▶ [Directive] Please set down the records exactly, keeping every line.

▶ [Records for this exercise]
[Start of section]
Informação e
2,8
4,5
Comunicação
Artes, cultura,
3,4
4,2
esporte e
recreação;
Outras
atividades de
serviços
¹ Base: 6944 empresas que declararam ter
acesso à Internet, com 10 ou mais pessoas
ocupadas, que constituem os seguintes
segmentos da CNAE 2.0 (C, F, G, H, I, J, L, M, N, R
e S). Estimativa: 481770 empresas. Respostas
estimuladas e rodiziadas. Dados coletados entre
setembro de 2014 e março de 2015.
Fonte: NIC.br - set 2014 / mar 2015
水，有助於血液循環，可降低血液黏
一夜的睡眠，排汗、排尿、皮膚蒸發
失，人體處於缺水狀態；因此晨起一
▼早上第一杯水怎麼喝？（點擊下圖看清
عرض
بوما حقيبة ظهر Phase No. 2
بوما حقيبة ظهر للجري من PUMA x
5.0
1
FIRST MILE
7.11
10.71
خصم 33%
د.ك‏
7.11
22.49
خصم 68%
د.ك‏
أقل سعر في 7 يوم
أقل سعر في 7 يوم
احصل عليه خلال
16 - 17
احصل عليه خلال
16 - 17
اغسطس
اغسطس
[End of section]
▶ [Written answer]
Informação e
2,8
4,5
Comunicação
Artes, cultura,
3,4
4,2
esporte e
recreação;
Outras
atividades de
serviços
¹ Base: 6944 empresas que declararam ter
acesso à Internet, com 10 ou mais pessoas
ocupadas, que constituem os seguintes
segmentos da CNAE 2.0 (C, F, G, H, I, J, L, M, N, R
e S). Estimativa: 481770 empresas. Respostas
estimuladas e rodiziadas. Dados coletados entre
setembro de 2014 e março de 2015.
Fonte: NIC.br - set 2014 / mar 2015
水，有助於血液循環，可降低血液黏
一夜的睡眠，排汗、排尿、皮膚蒸發
失，人體處於缺水狀態；因此晨起一
▼早上第一杯水怎麼喝？（點擊下圖看清
عرض
بوما حقيبة ظهر Phase No. 2
بوما حقيبة ظهر للجري من PUMA x
5.0
1
FIRST MILE
7.11
10.71
خصم 33%
د.ك‏
7.11
22.49
خصم 68%
د.ك‏
أقل سعر في 7 يوم
أقل سعر في 7 يوم
احصل عليه خلال
16 - 17
احصل عليه خلال
16 - 17
اغسطس
اغسطس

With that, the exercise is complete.